I am using the bert implementation in PyTorch.
When I am doing the forward of the BertEmbeddings, this code is executed :

class BertEmbeddings(nn.Module):
    """Construct the embeddings from word, position and token_type embeddings.

    def __init__(self, config):
        self.word_embeddings = nn.Embedding(config.vocab_size, config.hidden_size, padding_idx=0)
        self.position_embeddings = nn.Embedding(config.max_position_embeddings, config.hidden_size)
        self.token_type_embeddings = nn.Embedding(config.type_vocab_size, config.hidden_size)

        # self.LayerNorm is not snake-cased to stick with TensorFlow model variable name and be able to load
        # any TensorFlow checkpoint file
        self.LayerNorm = BertLayerNorm(config.hidden_size, eps=config.layer_norm_eps)
        self.dropout = nn.Dropout(config.hidden_dropout_prob)

    def forward(self, input_ids=None, token_type_ids=None, position_ids=None, inputs_embeds=None):
        if input_ids is not None:
            input_shape = input_ids.size()
            input_shape = inputs_embeds.size()[:-1]

        seq_length = input_shape[1]
        device = input_ids.device if input_ids is not None else inputs_embeds.device
        if position_ids is None:
            position_ids = torch.arange(seq_length, dtype=torch.long, device=device)
            position_ids = position_ids.unsqueeze(0).expand(input_shape)
        if token_type_ids is None:
            token_type_ids = torch.zeros(input_shape, dtype=torch.long, device=device)

        if inputs_embeds is None:
            inputs_embeds = self.word_embeddings(input_ids)
        position_embeddings = self.position_embeddings(position_ids)
        token_type_embeddings = self.token_type_embeddings(token_type_ids)
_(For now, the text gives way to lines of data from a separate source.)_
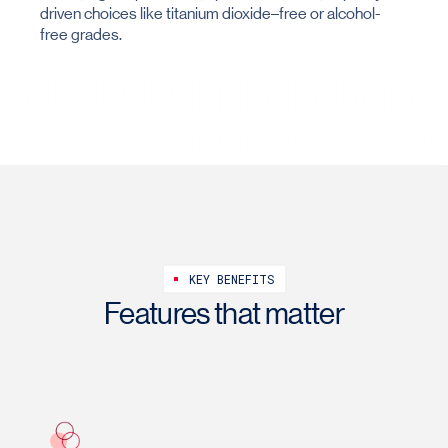
driven choices like titanium dioxide–free or alcohol-
free grades.
KEY BENEFITS
Features that matter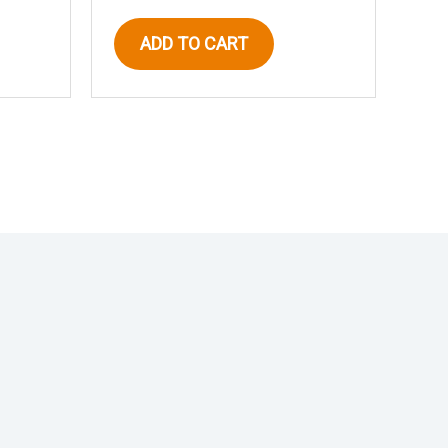
ADD TO CART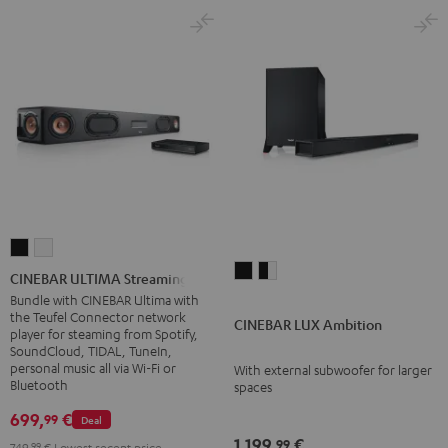
CINEBAR
CINEBAR
CINEBAR
CINEBAR
ULTIMA
ULTIMA
CINEBAR ULTIMA Streaming
LUX
LUX
Streaming
Streaming
Bundle with CINEBAR Ultima with
the Teufel Connector network
Ambition
Ambition
Black
white
CINEBAR LUX Ambition
player for steaming from Spotify,
Black
black
SoundCloud, TIDAL, TuneIn,
-
personal music all via Wi-Fi or
With external subwoofer for larger
Bluetooth
spaces
white
699,
€
99
Deal
1.199,
€
99
749,
99
€
Lowest recent price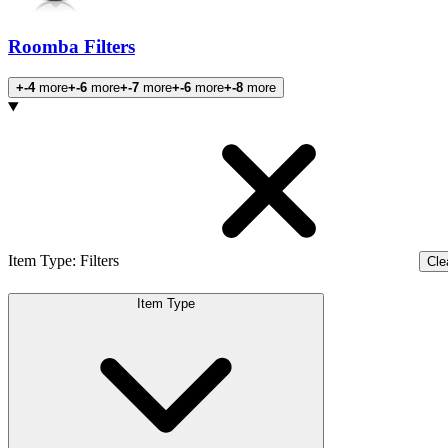
Roomba Filters
+-4
more
+-6
more
+-7
more
+-6
more
+-8
more
Products
Item Type
:
Filters
Clea
Item Type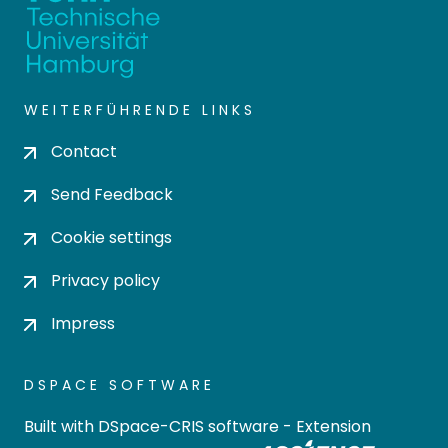
WEITERFÜHRENDE LINKS
Contact
Send Feedback
Cookie settings
Privacy policy
Impress
DSPACE SOFTWARE
Built with
DSpace-CRIS software
- Extension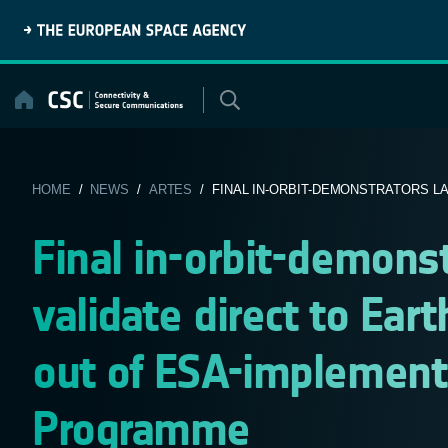
Skip
to
content
HOME
/
NEWS
/
ARTES
/ FINAL IN-ORBIT-DEMONSTRATORS LAU
Final in-orbit-demons
validate direct to Earth
out of ESA-implement
Programme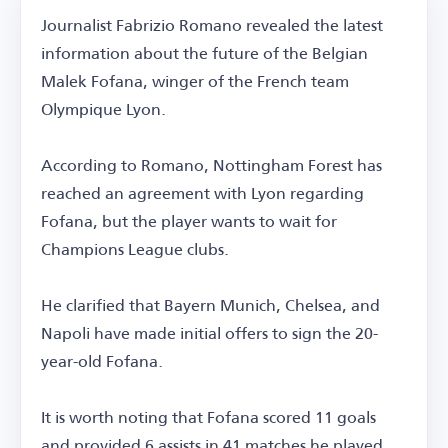
Journalist Fabrizio Romano revealed the latest
information about the future of the Belgian
Malek Fofana, winger of the French team
Olympique Lyon.
According to Romano, Nottingham Forest has
reached an agreement with Lyon regarding
Fofana, but the player wants to wait for
Champions League clubs.
He clarified that Bayern Munich, Chelsea, and
Napoli have made initial offers to sign the 20-
year-old Fofana.
It is worth noting that Fofana scored 11 goals
and provided 6 assists in 41 matches he played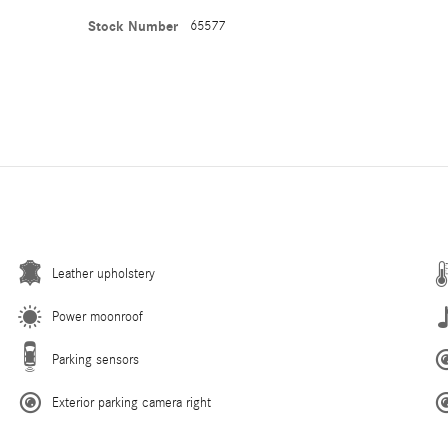
Stock Number
65577
Leather upholstery
Power moonroof
Parking sensors
Exterior parking camera right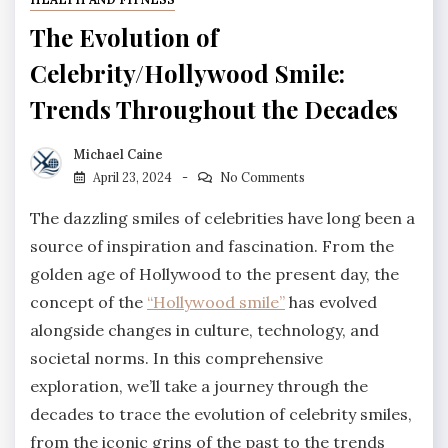
The Evolution of
Celebrity/Hollywood Smile:
Trends Throughout the Decades
Michael Caine
April 23, 2024
No Comments
The dazzling smiles of celebrities have long been a
source of inspiration and fascination. From the
golden age of Hollywood to the present day, the
concept of the
“Hollywood smile”
has evolved
alongside changes in culture, technology, and
societal norms. In this comprehensive
exploration, we’ll take a journey through the
decades to trace the evolution of celebrity smiles,
from the iconic grins of the past to the trends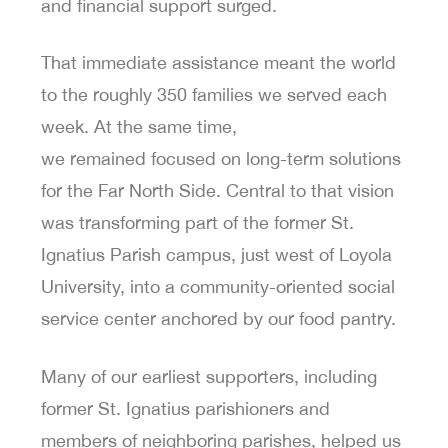
and financial support surged.
That immediate assistance meant the world
to the roughly 350 families we served each
week. At the same time,
we remained focused on long-term solutions
for the Far North Side. Central to that vision
was transforming part of the former St.
Ignatius Parish campus, just west of Loyola
University, into a community-oriented social
service center anchored by our food pantry.
Many of our earliest supporters, including
former St. Ignatius parishioners and
members of neighboring parishes, helped us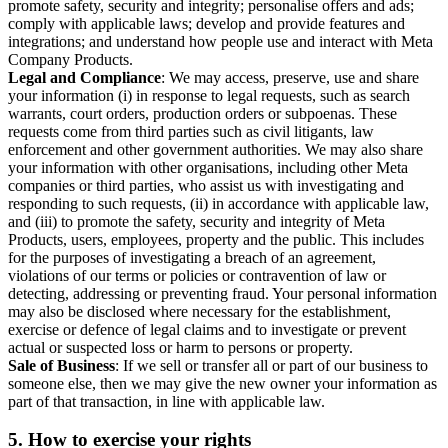
promote safety, security and integrity; personalise offers and ads;
comply with applicable laws; develop and provide features and
integrations; and understand how people use and interact with Meta
Company Products.
Legal and Compliance
: We may access, preserve, use and share
your information (i) in response to legal requests, such as search
warrants, court orders, production orders or subpoenas. These
requests come from third parties such as civil litigants, law
enforcement and other government authorities. We may also share
your information with other organisations, including other Meta
companies or third parties, who assist us with investigating and
responding to such requests, (ii) in accordance with applicable law,
and (iii) to promote the safety, security and integrity of Meta
Products, users, employees, property and the public. This includes
for the purposes of investigating a breach of an agreement,
violations of our terms or policies or contravention of law or
detecting, addressing or preventing fraud. Your personal information
may also be disclosed where necessary for the establishment,
exercise or defence of legal claims and to investigate or prevent
actual or suspected loss or harm to persons or property.
Sale of Business
: If we sell or transfer all or part of our business to
someone else, then we may give the new owner your information as
part of that transaction, in line with applicable law.
5.
How to exercise your rights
        embeddings = inputs_embeds + position_embeddings + token_type_embeddings
        embeddings = self.LayerNorm(embeddings)
        embeddings = self.dropout(embeddings)
        return embeddings

I want the gradient of the embedding, so I added a line in the end of the forward method:

        embeddings = inputs_embeds + position_embeddings + token_type_embeddings
        embeddings.retain_grad() # this line was added
        embeddings = self.LayerNorm(embeddings)
        embeddings = self.dropout(embeddings)
        return embeddings

But when I do loss.backward(), the grad is always None.
I also tried loss.backward(keep_graph=True), but I get the error:

TypeError: backward() got an unexpected keyword argument ‘keep_graph’.

I will also state that embeddings.requires_grad is True

How can I save the gradient ?

It seems you are currently reassigning embeddings to the output of the following operations.
Could you use a unique name for the embeddings, which use retain_grad() and return it with the other outputs?
After the backward call, the embeddings.retain_grad() should contain the gradients.

I managed to solve it.
I did retain_grad on all tensors ( which are not in module.parameters, and it worked)